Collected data
═══
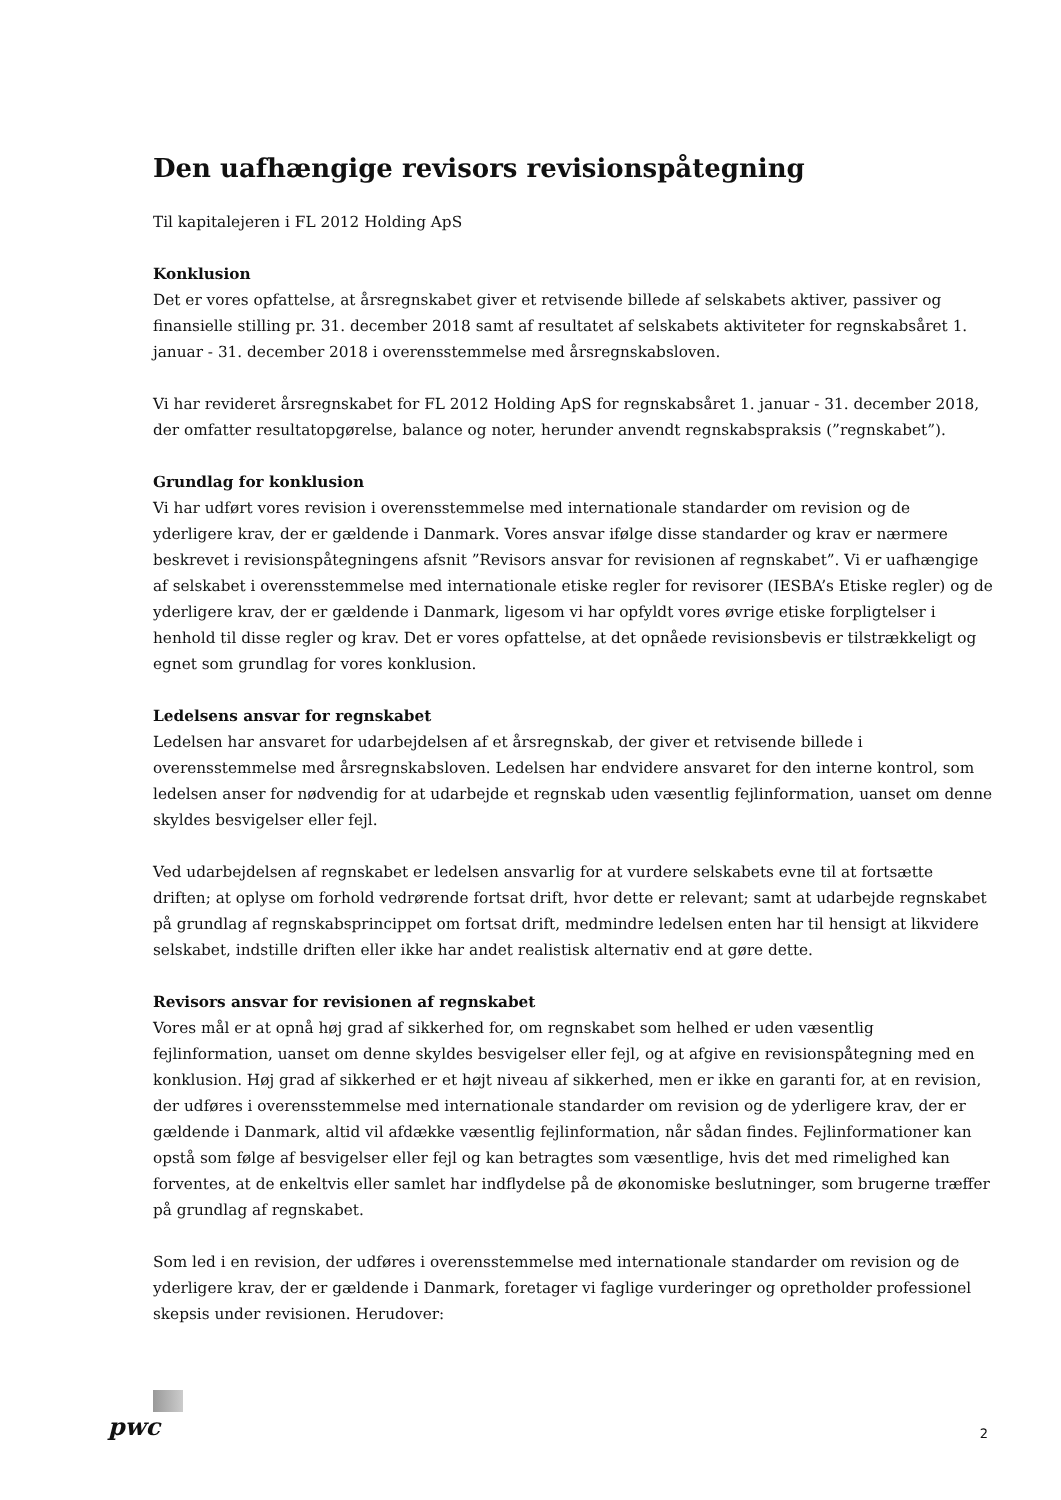Den uafhængige revisors revisionspåtegning
Til kapitalejeren i FL 2012 Holding ApS
Konklusion
Det er vores opfattelse, at årsregnskabet giver et retvisende billede af selskabets aktiver, passiver og finansielle stilling pr. 31. december 2018 samt af resultatet af selskabets aktiviteter for regnskabsåret 1. januar - 31. december 2018 i overensstemmelse med årsregnskabsloven.
Vi har revideret årsregnskabet for FL 2012 Holding ApS for regnskabsåret 1. januar - 31. december 2018, der omfatter resultatopgørelse, balance og noter, herunder anvendt regnskabspraksis (”regnskabet”).
Grundlag for konklusion
Vi har udført vores revision i overensstemmelse med internationale standarder om revision og de yderligere krav, der er gældende i Danmark. Vores ansvar ifølge disse standarder og krav er nærmere beskrevet i revisionspåtegningens afsnit ”Revisors ansvar for revisionen af regnskabet”. Vi er uafhængige af selskabet i overensstemmelse med internationale etiske regler for revisorer (IESBA’s Etiske regler) og de yderligere krav, der er gældende i Danmark, ligesom vi har opfyldt vores øvrige etiske forpligtelser i henhold til disse regler og krav. Det er vores opfattelse, at det opnåede revisionsbevis er tilstrækkeligt og egnet som grundlag for vores konklusion.
Ledelsens ansvar for regnskabet
Ledelsen har ansvaret for udarbejdelsen af et årsregnskab, der giver et retvisende billede i overensstemmelse med årsregnskabsloven. Ledelsen har endvidere ansvaret for den interne kontrol, som ledelsen anser for nødvendig for at udarbejde et regnskab uden væsentlig fejlinformation, uanset om denne skyldes besvigelser eller fejl.
Ved udarbejdelsen af regnskabet er ledelsen ansvarlig for at vurdere selskabets evne til at fortsætte driften; at oplyse om forhold vedrørende fortsat drift, hvor dette er relevant; samt at udarbejde regnskabet på grundlag af regnskabsprincippet om fortsat drift, medmindre ledelsen enten har til hensigt at likvidere selskabet, indstille driften eller ikke har andet realistisk alternativ end at gøre dette.
Revisors ansvar for revisionen af regnskabet
Vores mål er at opnå høj grad af sikkerhed for, om regnskabet som helhed er uden væsentlig fejlinformation, uanset om denne skyldes besvigelser eller fejl, og at afgive en revisionspåtegning med en konklusion. Høj grad af sikkerhed er et højt niveau af sikkerhed, men er ikke en garanti for, at en revision, der udføres i overensstemmelse med internationale standarder om revision og de yderligere krav, der er gældende i Danmark, altid vil afdække væsentlig fejlinformation, når sådan findes. Fejlinformationer kan opstå som følge af besvigelser eller fejl og kan betragtes som væsentlige, hvis det med rimelighed kan forventes, at de enkeltvis eller samlet har indflydelse på de økonomiske beslutninger, som brugerne træffer på grundlag af regnskabet.
Som led i en revision, der udføres i overensstemmelse med internationale standarder om revision og de yderligere krav, der er gældende i Danmark, foretager vi faglige vurderinger og opretholder professionel skepsis under revisionen. Herudover:
pwc
2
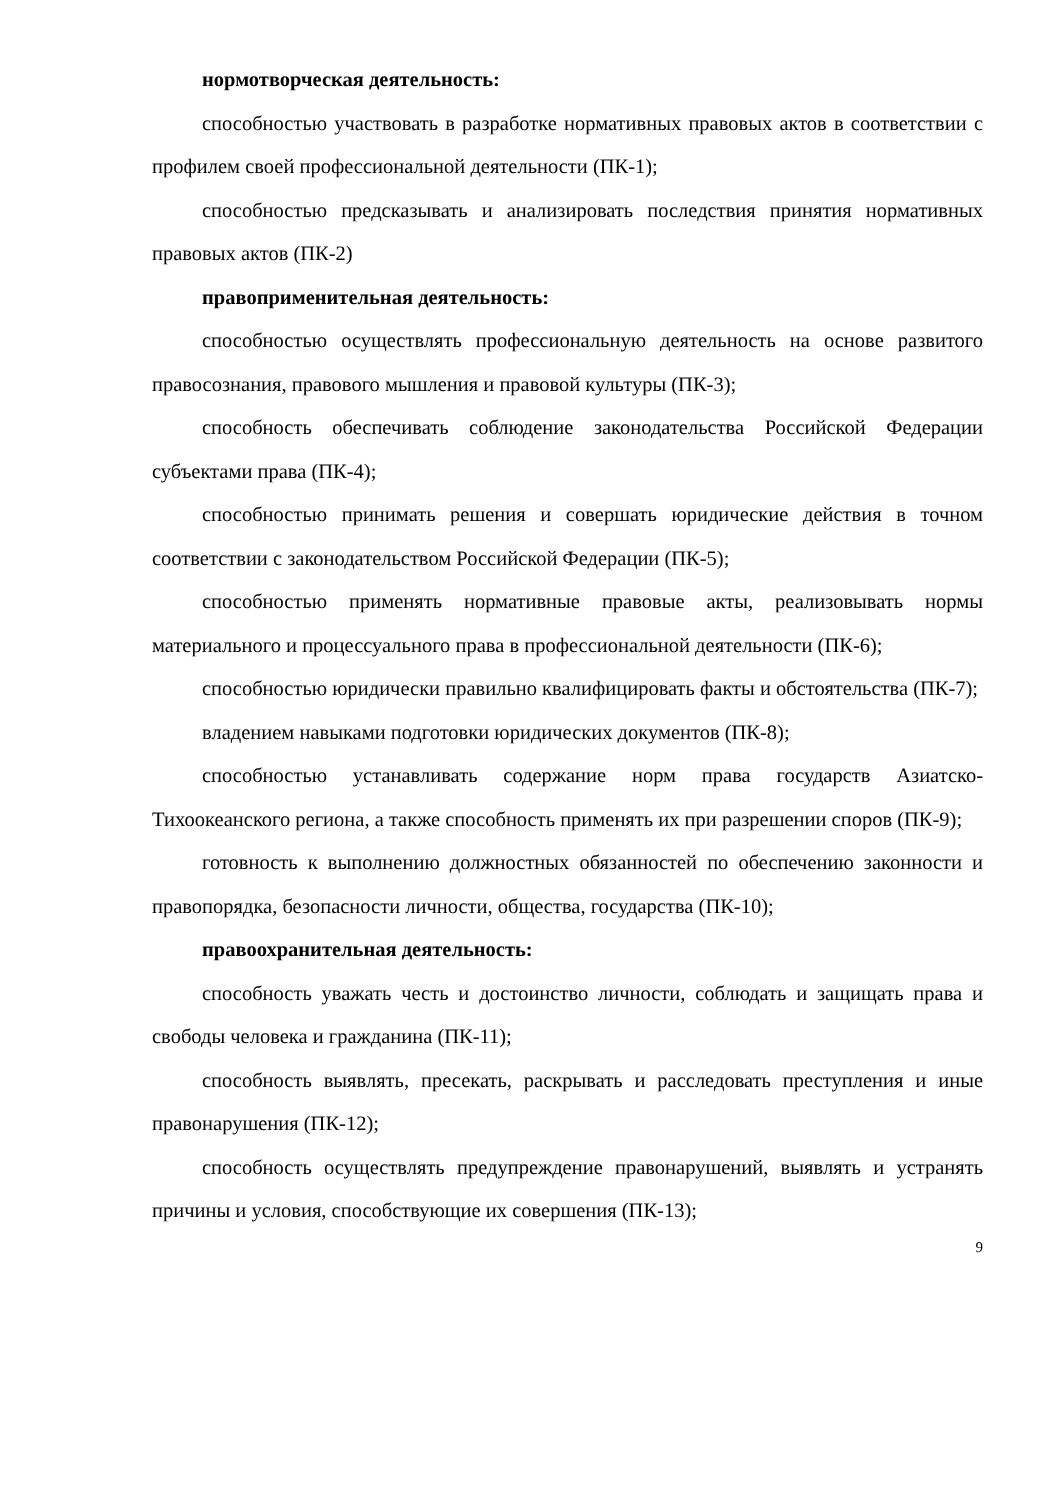нормотворческая деятельность:
способностью участвовать в разработке нормативных правовых актов в соответствии с профилем своей профессиональной деятельности (ПК-1);
способностью предсказывать и анализировать последствия принятия нормативных правовых актов (ПК-2)
правоприменительная деятельность:
способностью осуществлять профессиональную деятельность на основе развитого правосознания, правового мышления и правовой культуры (ПК-3);
способность обеспечивать соблюдение законодательства Российской Федерации субъектами права (ПК-4);
способностью принимать решения и совершать юридические действия в точном соответствии с законодательством Российской Федерации (ПК-5);
способностью применять нормативные правовые акты, реализовывать нормы материального и процессуального права в профессиональной деятельности (ПК-6);
способностью юридически правильно квалифицировать факты и обстоятельства (ПК-7);
владением навыками подготовки юридических документов (ПК-8);
способностью устанавливать содержание норм права государств Азиатско-Тихоокеанского региона, а также способность применять их при разрешении споров (ПК-9);
готовность к выполнению должностных обязанностей по обеспечению законности и правопорядка, безопасности личности, общества, государства (ПК-10);
правоохранительная деятельность:
способность уважать честь и достоинство личности, соблюдать и защищать права и свободы человека и гражданина (ПК-11);
способность выявлять, пресекать, раскрывать и расследовать преступления и иные правонарушения (ПК-12);
способность осуществлять предупреждение правонарушений, выявлять и устранять причины и условия, способствующие их совершения (ПК-13);
9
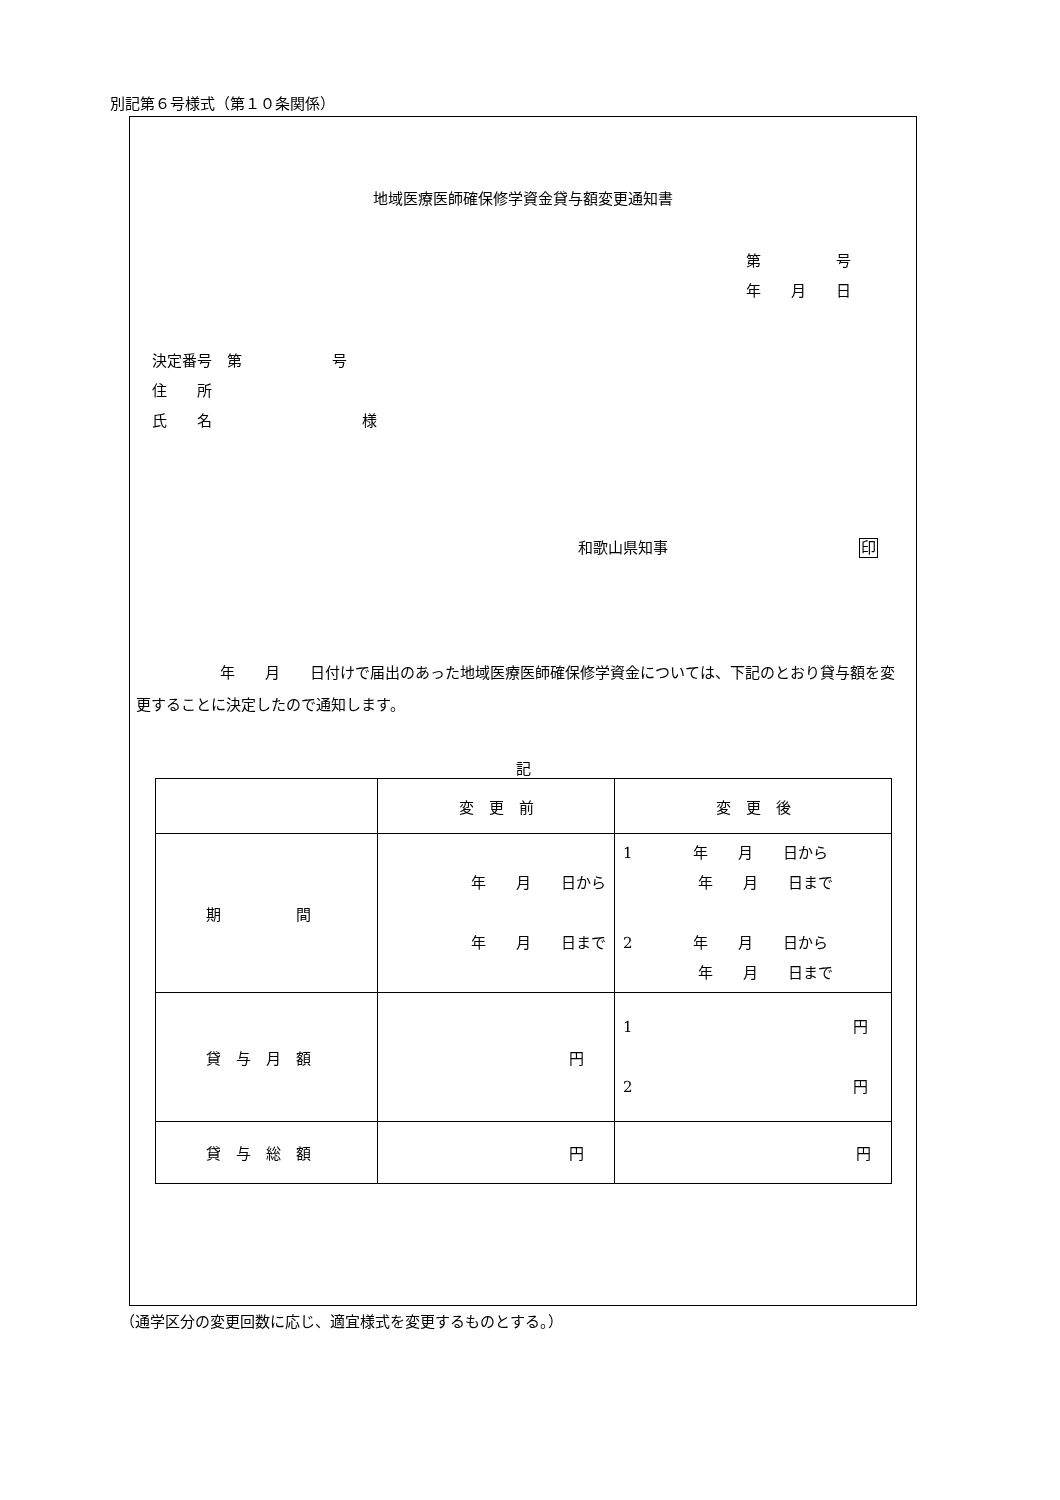別記第６号様式（第１０条関係）
地域医療医師確保修学資金貸与額変更通知書
第　　　　　号
年　　月　　日
決定番号　第　　　　　　号
住　　所
氏　　名　　　　　　　　　　様
和歌山県知事 印
年　　月　　日付けで届出のあった地域医療医師確保修学資金については、下記のとおり貸与額を変更することに決定したので通知します。
記
| | 変 更 前 | 変 更 後 |
| 期 間 | 年 月 日から 年 月 日まで | 1 年 月 日から 年 月 日まで 2 年 月 日から 年 月 日まで |
| 貸 与 月 額 | 円 | 1 円 2 円 |
| 貸 与 総 額 | 円 | 円 |
（通学区分の変更回数に応じ、適宜様式を変更するものとする。）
═══
**Instructions for the task**: The data must be printed exactly, image-free.

**Task answer**:
Den uafhængige revisors revisionspåtegning
Til kapitalejeren i FL 2012 Holding ApS
Konklusion
Det er vores opfattelse, at årsregnskabet giver et retvisende billede af selskabets aktiver, passiver og finansielle stilling pr. 31. december 2018 samt af resultatet af selskabets aktiviteter for regnskabsåret 1. januar - 31. december 2018 i overensstemmelse med årsregnskabsloven.
Vi har revideret årsregnskabet for FL 2012 Holding ApS for regnskabsåret 1. januar - 31. december 2018, der omfatter resultatopgørelse, balance og noter, herunder anvendt regnskabspraksis (”regnskabet”).
Grundlag for konklusion
Vi har udført vores revision i overensstemmelse med internationale standarder om revision og de yderligere krav, der er gældende i Danmark. Vores ansvar ifølge disse standarder og krav er nærmere beskrevet i revisionspåtegningens afsnit ”Revisors ansvar for revisionen af regnskabet”. Vi er uafhængige af selskabet i overensstemmelse med internationale etiske regler for revisorer (IESBA’s Etiske regler) og de yderligere krav, der er gældende i Danmark, ligesom vi har opfyldt vores øvrige etiske forpligtelser i henhold til disse regler og krav. Det er vores opfattelse, at det opnåede revisionsbevis er tilstrækkeligt og egnet som grundlag for vores konklusion.
Ledelsens ansvar for regnskabet
Ledelsen har ansvaret for udarbejdelsen af et årsregnskab, der giver et retvisende billede i overensstemmelse med årsregnskabsloven. Ledelsen har endvidere ansvaret for den interne kontrol, som ledelsen anser for nødvendig for at udarbejde et regnskab uden væsentlig fejlinformation, uanset om denne skyldes besvigelser eller fejl.
Ved udarbejdelsen af regnskabet er ledelsen ansvarlig for at vurdere selskabets evne til at fortsætte driften; at oplyse om forhold vedrørende fortsat drift, hvor dette er relevant; samt at udarbejde regnskabet på grundlag af regnskabsprincippet om fortsat drift, medmindre ledelsen enten har til hensigt at likvidere selskabet, indstille driften eller ikke har andet realistisk alternativ end at gøre dette.
Revisors ansvar for revisionen af regnskabet
Vores mål er at opnå høj grad af sikkerhed for, om regnskabet som helhed er uden væsentlig fejlinformation, uanset om denne skyldes besvigelser eller fejl, og at afgive en revisionspåtegning med en konklusion. Høj grad af sikkerhed er et højt niveau af sikkerhed, men er ikke en garanti for, at en revision, der udføres i overensstemmelse med internationale standarder om revision og de yderligere krav, der er gældende i Danmark, altid vil afdække væsentlig fejlinformation, når sådan findes. Fejlinformationer kan opstå som følge af besvigelser eller fejl og kan betragtes som væsentlige, hvis det med rimelighed kan forventes, at de enkeltvis eller samlet har indflydelse på de økonomiske beslutninger, som brugerne træffer på grundlag af regnskabet.
Som led i en revision, der udføres i overensstemmelse med internationale standarder om revision og de yderligere krav, der er gældende i Danmark, foretager vi faglige vurderinger og opretholder professionel skepsis under revisionen. Herudover:
pwc
2
нормотворческая деятельность:
способностью участвовать в разработке нормативных правовых актов в соответствии с профилем своей профессиональной деятельности (ПК-1);
способностью предсказывать и анализировать последствия принятия нормативных правовых актов (ПК-2)
правоприменительная деятельность:
способностью осуществлять профессиональную деятельность на основе развитого правосознания, правового мышления и правовой культуры (ПК-3);
способность обеспечивать соблюдение законодательства Российской Федерации субъектами права (ПК-4);
способностью принимать решения и совершать юридические действия в точном соответствии с законодательством Российской Федерации (ПК-5);
способностью применять нормативные правовые акты, реализовывать нормы материального и процессуального права в профессиональной деятельности (ПК-6);
способностью юридически правильно квалифицировать факты и обстоятельства (ПК-7);
владением навыками подготовки юридических документов (ПК-8);
способностью устанавливать содержание норм права государств Азиатско-Тихоокеанского региона, а также способность применять их при разрешении споров (ПК-9);
готовность к выполнению должностных обязанностей по обеспечению законности и правопорядка, безопасности личности, общества, государства (ПК-10);
правоохранительная деятельность:
способность уважать честь и достоинство личности, соблюдать и защищать права и свободы человека и гражданина (ПК-11);
способность выявлять, пресекать, раскрывать и расследовать преступления и иные правонарушения (ПК-12);
способность осуществлять предупреждение правонарушений, выявлять и устранять причины и условия, способствующие их совершения (ПК-13);
9
別記第６号様式（第１０条関係）
地域医療医師確保修学資金貸与額変更通知書
第　　　　　号
年　　月　　日
決定番号　第　　　　　　号
住　　所
氏　　名　　　　　　　　　　様
和歌山県知事 印
年　　月　　日付けで届出のあった地域医療医師確保修学資金については、下記のとおり貸与額を変更することに決定したので通知します。
記
| | 変 更 前 | 変 更 後 |
| 期 間 | 年 月 日から 年 月 日まで | 1 年 月 日から 年 月 日まで 2 年 月 日から 年 月 日まで |
| 貸 与 月 額 | 円 | 1 円 2 円 |
| 貸 与 総 額 | 円 | 円 |
（通学区分の変更回数に応じ、適宜様式を変更するものとする。）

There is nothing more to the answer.